Python的构造在阵列矩阵迭代

from numpy import genfromtxt, linalg, array, append, hstack, vstack 

#Euclidean distance function 
def euclidean(v1, v2): 
    dist = linalg.norm(v1 - v2) 
    return dist 

#get the .csv files and eliminate heading and unused columns from test 
BMUs = genfromtxt('BMU3.csv', delimiter=',') 
data = genfromtxt('test.csv', delimiter=',') 
data = data[1:, :-2] 

i = 0 
for obj in data: 
    D = 0 
    for BMU in BMUs: 
     Dist = append(euclidean(obj, BMU[: -2]), BMU[-2:]) 
    D = hstack(Dist) 

Map = vstack(D) 

#iteration counter 
i += 1 
if not i % 1000: 
    print (i, ' of ', len(data)) 

print (Map)

我想要做的是：Python的构造在阵列矩阵迭代

以一个对象从数据
计算距离从BMU（欧几里德（OBJ，BMU [：-2] ）
追加到距离所述BMU阵列
创建一个包含所有的距离加上从数据对象（d = hstack（DIST））
创建一个长度等于数据中对象数量的矩阵数组。（Map = vstack（D））

问题在这里，或者至少是我认为的问题是，hstack和vstack将作为输入数组的元组而不是单个数组。这就像我试图使用它们，因为我使用列表.append（）列表，可悲的是我是一个初学者，我不知道如何做不同。

任何帮助将是真棒，谢谢提前:)

来源

2016-12-12 Bradipo Eremita

首先使用情况注：

相反的：

from numpy import genfromtxt, linalg, array, append, hstack, vstack

使用

import numpy as np 
.... 
data = np.genfromtxt(....) 
.... 
    np.hstack...

其次，留远离np.append。它太容易被误用。使用np.concatenate，这样您就可以充分感受它正在做什么。

列表append为增量工作

alist = [] 
for .... 
    alist.append(....) 
arr = np.array(alist)

==================

没有样本阵列（或至少形状）我更好猜猜。但（n，2）阵列听起来很合理。
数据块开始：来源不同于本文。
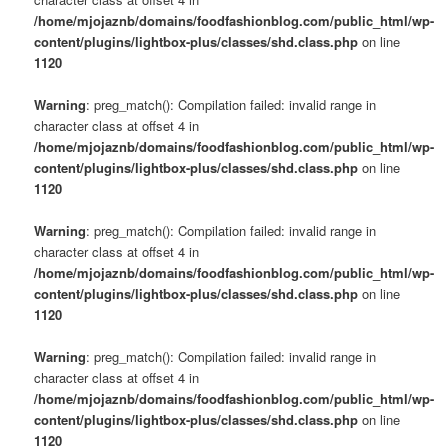
s
/home/mjojaznb/domains/foodfashionblog.com/public_html/wp-
u
content/plugins/lightbox-plus/classes/shd.class.php
on line
1120
Warning
: preg_match(): Compilation failed: invalid range in
character class at offset 4 in
/home/mjojaznb/domains/foodfashionblog.com/public_html/wp-
content/plugins/lightbox-plus/classes/shd.class.php
on line
1120
Warning
: preg_match(): Compilation failed: invalid range in
character class at offset 4 in
/home/mjojaznb/domains/foodfashionblog.com/public_html/wp-
content/plugins/lightbox-plus/classes/shd.class.php
on line
1120
Warning
: preg_match(): Compilation failed: invalid range in
character class at offset 4 in
/home/mjojaznb/domains/foodfashionblog.com/public_html/wp-
content/plugins/lightbox-plus/classes/shd.class.php
on line
1120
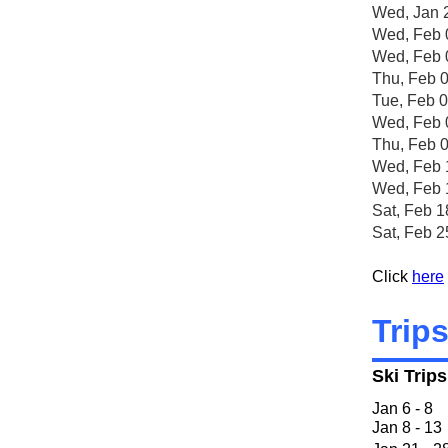
Wed, Jan 
Wed, Feb 
Wed, Feb 
Thu, Feb 
Tue, Feb 
Wed, Feb 
Thu, Feb 
Wed, Feb 
Wed, Feb 
Sat, Feb 
Sat, F
Click
here
Trip
Ski Trip
Jan 6 
Jan 8 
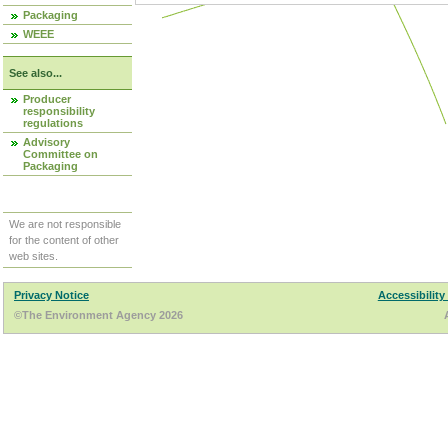
Packaging
WEEE
See also...
Producer
responsibility
regulations
Advisory
Committee on
Packaging
We are not responsible
for the content of other
web sites.
Privacy Notice
Accessibility
©The Environment Agency 2026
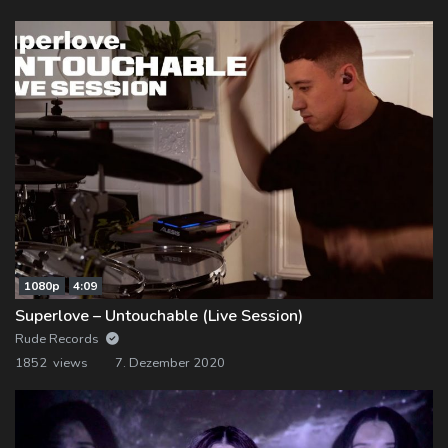
1080p
4:09
Superlove – Untouchable (Live Session)
Rude Records
1852 views
7. Dezember 2020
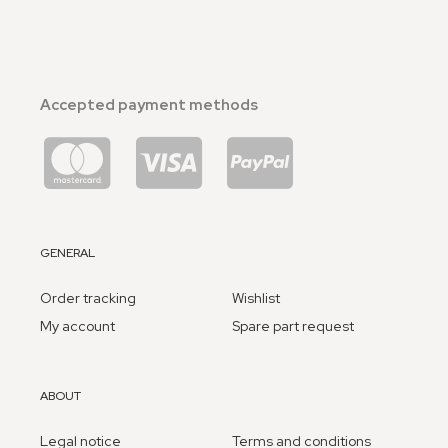
Accepted payment methods
GENERAL
Order tracking
Wishlist
My account
Spare part request
ABOUT
Legal notice
Terms and conditions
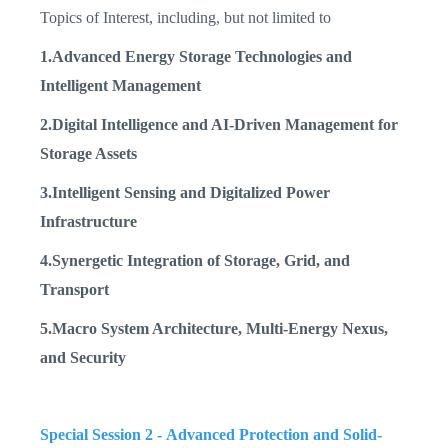
Topics of Interest, including, but not limited to
1.Advanced Energy Storage Technologies and
Intelligent Management
2.Digital Intelligence and AI-Driven Management for
Storage Assets
3.Intelligent Sensing and Digitalized Power
Infrastructure
4.Synergetic Integration of Storage, Grid, and
Transport
5.Macro System Architecture, Multi-Energy Nexus,
and Security
Special Session 2 -
Advanced Protection and Solid-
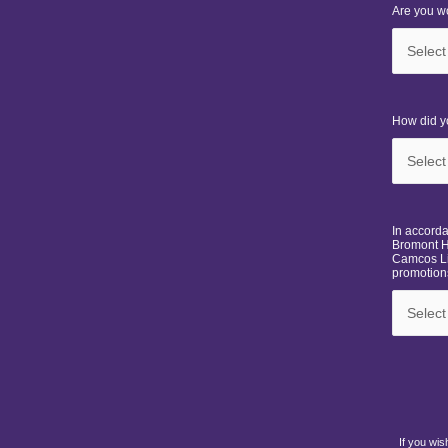
Are you wo
How did y
In accord
Bromont H
Camcos Li
promotions
If you wis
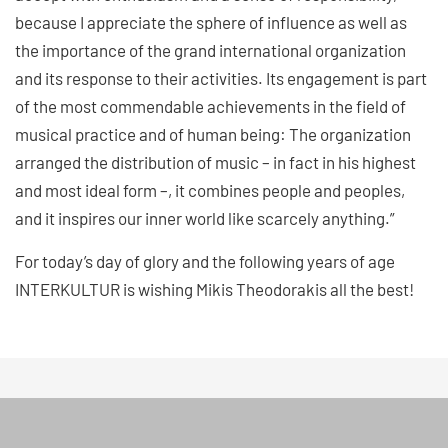
because I appreciate the sphere of influence as well as
the importance of the grand international organization
and its response to their activities. Its engagement is part
of the most commendable achievements in the field of
musical practice and of human being: The organization
arranged the distribution of music – in fact in his highest
and most ideal form –, it combines people and peoples,
and it inspires our inner world like scarcely anything.”
For today’s day of glory and the following years of age
INTERKULTUR is wishing Mikis Theodorakis all the best!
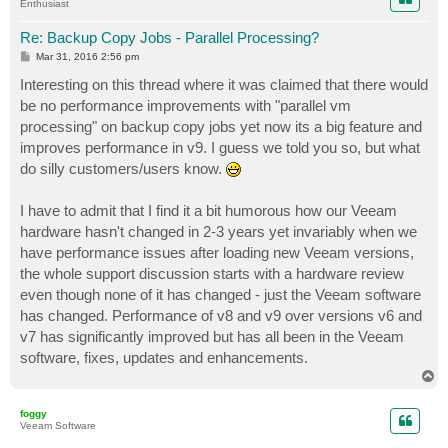
Enthusiast
Re: Backup Copy Jobs - Parallel Processing?
P
Mar 31, 2016 2:56 pm
o
s
Interesting on this thread where it was claimed that there would
t
be no performance improvements with "parallel vm
processing" on backup copy jobs yet now its a big feature and
improves performance in v9. I guess we told you so, but what
do silly customers/users know.
I have to admit that I find it a bit humorous how our Veeam
hardware hasn't changed in 2-3 years yet invariably when we
have performance issues after loading new Veeam versions,
the whole support discussion starts with a hardware review
even though none of it has changed - just the Veeam software
has changed. Performance of v8 and v9 over versions v6 and
v7 has significantly improved but has all been in the Veeam
software, fixes, updates and enhancements.
T
o
p
foggy
Veeam Software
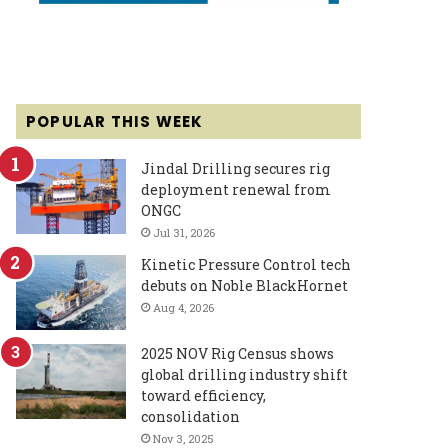
POPULAR THIS WEEK
Jindal Drilling secures rig
deployment renewal from
ONGC
Jul 31, 2026
Kinetic Pressure Control tech
debuts on Noble BlackHornet
Aug 4, 2026
2025 NOV Rig Census shows
global drilling industry shift
toward efficiency,
consolidation
Nov 3, 2025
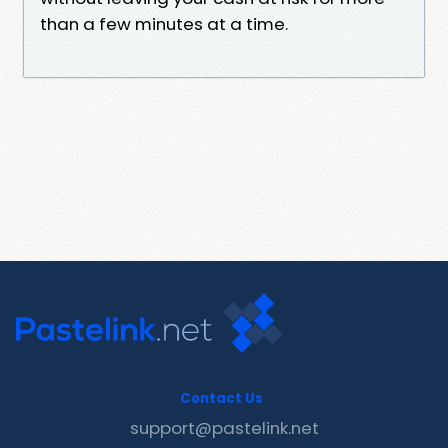
than a few minutes at a time.
Contact Us
support@pastelink.net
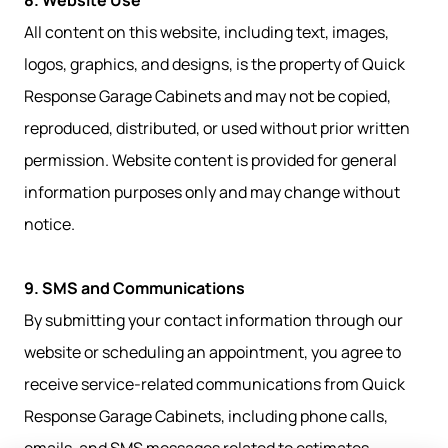
8. Website Use
All content on this website, including text, images,
logos, graphics, and designs, is the property of Quick
Response Garage Cabinets and may not be copied,
reproduced, distributed, or used without prior written
permission. Website content is provided for general
information purposes only and may change without
notice.
9. SMS and Communications
By submitting your contact information through our
website or scheduling an appointment, you agree to
receive service-related communications from Quick
Response Garage Cabinets, including phone calls,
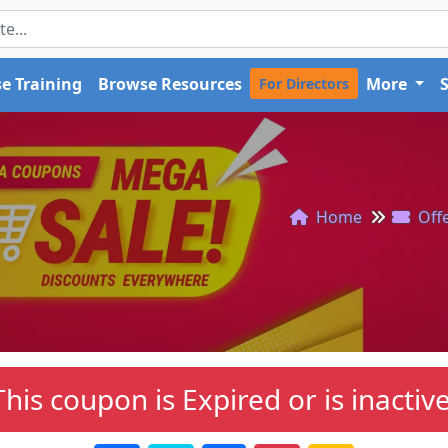
e Training
Browse Resources
More
For Directors
Home
Off
This coupon is Expired or is inactive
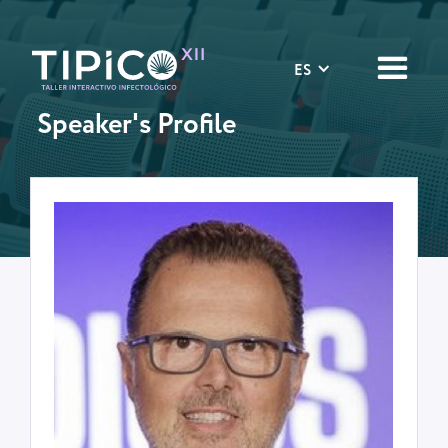
ES
Speaker's Profile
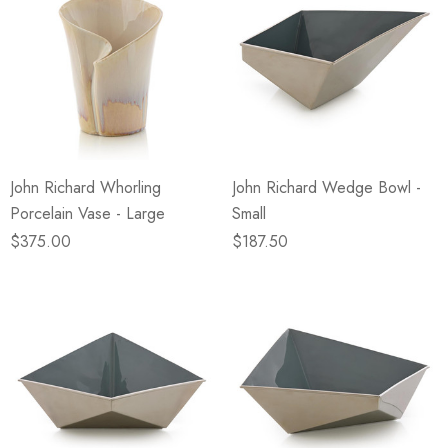
John Richard Whorling
John Richard Wedge Bowl -
Porcelain Vase - Large
Small
$375.00
$187.50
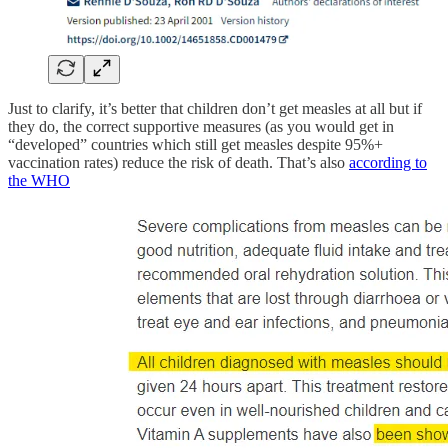
Just to clarify, it’s better that children don’t get measles at all but if
they do, the correct supportive measures (as you would get in
“developed” countries which still get measles despite 95%+
vaccination rates) reduce the risk of death. That’s also
according to
the WHO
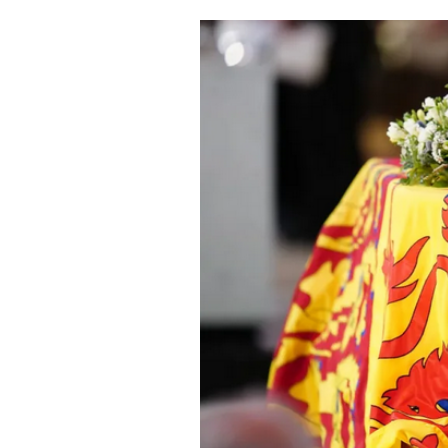
Cooking
Weather
Contact
Powered
by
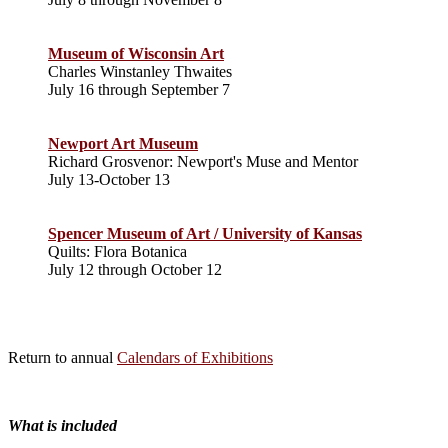
Museum of Wisconsin Art
Charles Winstanley Thwaites
July 16 through September 7
Newport Art Museum
Richard Grosvenor: Newport's Muse and Mentor
July 13-October 13
Spencer Museum of Art / University of Kansas
Quilts: Flora Botanica
July 12 through October 12
Return to annual
Calendars of Exhibitions
What is included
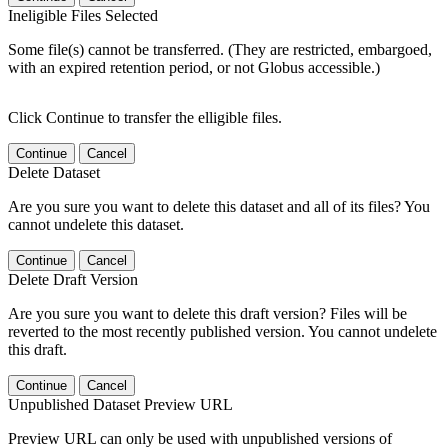
Ineligible Files Selected
Some file(s) cannot be transferred. (They are restricted, embargoed,
with an expired retention period, or not Globus accessible.)
Click Continue to transfer the elligible files.
Continue
Cancel
Delete Dataset
Are you sure you want to delete this dataset and all of its files? You
cannot undelete this dataset.
Continue
Cancel
Delete Draft Version
Are you sure you want to delete this draft version? Files will be
reverted to the most recently published version. You cannot undelete
this draft.
Continue
Cancel
Unpublished Dataset Preview URL
Preview URL can only be used with unpublished versions of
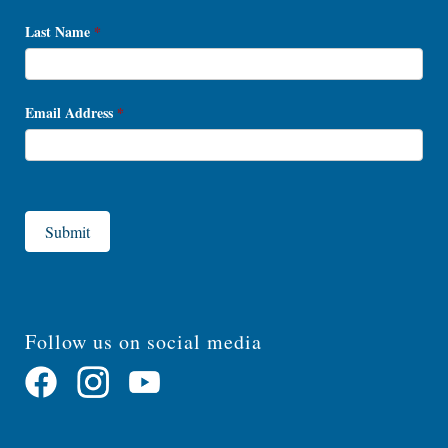
Last Name
*
Email Address
*
Submit
Follow us on social media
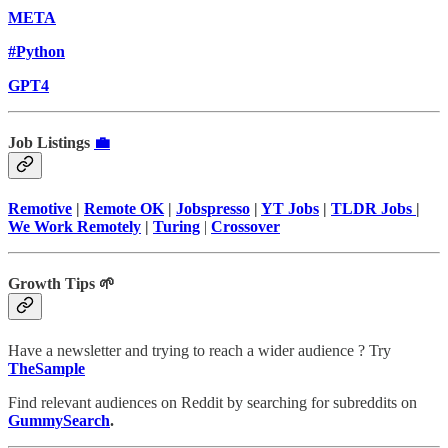
META
#Python
GPT4
Job Listings
💼
Remotive
|
Remote OK
|
Jobspresso
|
YT Jobs
|
TLDR Jobs
|
We Work Remotely
|
Turing
|
Crossover
Growth Tips 🌱
Have a newsletter and trying to reach a wider audience ? Try
TheSample
Find relevant audiences on Reddit by searching for subreddits on
GummySearch
.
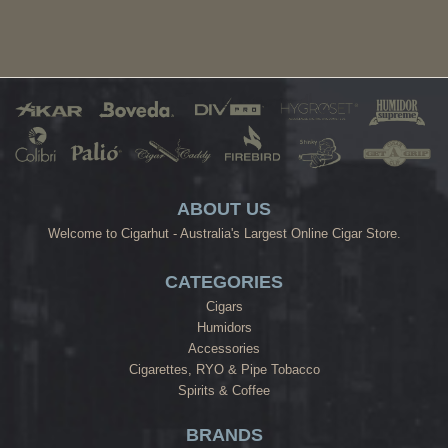
ABOUT US
Welcome to Cigarhut - Australia's Largest Online Cigar Store.
CATEGORIES
Cigars
Humidors
Accessories
Cigarettes, RYO & Pipe Tobacco
Spirits & Coffee
BRANDS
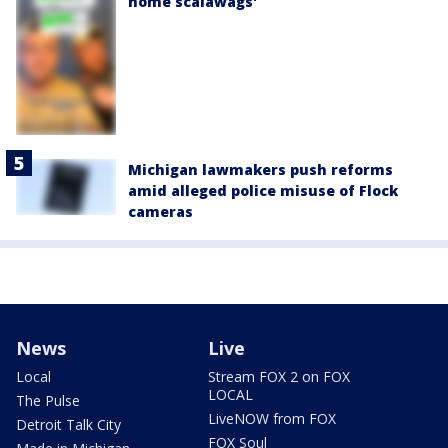
home scalawags'
Michigan lawmakers push reforms
amid alleged police misuse of Flock
cameras
News
Live
Local
Stream FOX 2 on FOX
LOCAL
The Pulse
LiveNOW from FOX
Detroit Talk City
FOX Soul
以彼此各对“点”的距离，我可以在嵌套列表理解收集的值：

In [121]: data = np.arange(6).reshape(3,2) 
In [122]: [[euclidean(d,b) for b in data] for d in data] 
Out[122]: 
[[0.0, 2.8284271247461903, 5.6568542494923806], 
[2.8284271247461903, 0.0, 2.8284271247461903], 
[5.6568542494923806, 2.8284271247461903, 0.0]]

和作出这样的一个数组：

In [123]: np.array([[euclidean(d,b) for b in data] for d in data]) 
Out[123]: 
array([[ 0.  , 2.82842712, 5.65685425], 
     [ 2.82842712, 0.  , 2.82842712], 
     [ 5.65685425, 2.82842712, 0.  ]])

与嵌套循环的等效：

alist = [] 
for d in data: 
    sublist=[] 
    for b in data: 
     sublist.append(euclidean(d,b)) 
    alist.append(sublist) 
arr = np.array(alist)

有没有这样做的方式没有循环，但让我们确保基本的Python循环方法首先工作。

===============

如果我想在data每一个元素（行）之间的差值（沿最后轴）和bmu每一个元素（或点击这里data），我可以使用数组广播。结果是（3,3,2）阵列：

In [130]: data[None,:,:]-data[:,None,:] 
Out[130]: 
array([[[ 0, 0], 
     [ 2, 2], 
     [ 4, 4]], 

     [[-2, -2], 
     [ 0, 0], 
     [ 2, 2]], 

     [[-4, -4], 
     [-2, -2], 
     [ 0, 0]]])

norm能够处理较大的二维阵列和接受一个axis参数。

In [132]: np.linalg.norm(data[None,:,:]-data[:,None,:],axis=-1) 
Out[132]: 
array([[ 0.  , 2.82842712, 5.65685425], 
     [ 2.82842712, 0.  , 2.82842712], 
     [ 5.65685425, 2.82842712, 0.  ]])

来源

2016-12-12 20:02:10 hpaulj

非常感谢你，会等待你的建议:) –

'BMU'和'data'的'shape'（和'dtype'）是什么？用样本复制和测试代码更容易。否则，我必须猜测并组成示例数组（如'data = np.arange（24）.reshape（12,2）'）。 – hpaulj

（243,7）BMUs.shape （19219,5）data.shape –

感谢你的帮助，我设法实现的伪代码，这里的最终方案：

import numpy as np 


def euclidean(v1, v2): 
    dist = np.linalg.norm(v1 - v2) 
    return dist 


def makeKNN(dataSet, BMUSet, k, fileOut, test=False): 
    # take input files 
    BMUs = np.genfromtxt(BMUSet, delimiter=',') 
    data = np.genfromtxt(dataSet, delimiter=',') 

    final = data[1:, :] 
    if test == False: 
     data = data[1:, :] 
    else: 
     data = data[1:, :-2] 

# Calculate all the distances between data and BMUs than reorder BMU with the distances information 

    dist = np.array([[euclidean(d, b[:-2]) for b in BMUs] for d in data]) 
    BMU_K = np.array([BMUs[np.argsort(d)] for d in dist]) 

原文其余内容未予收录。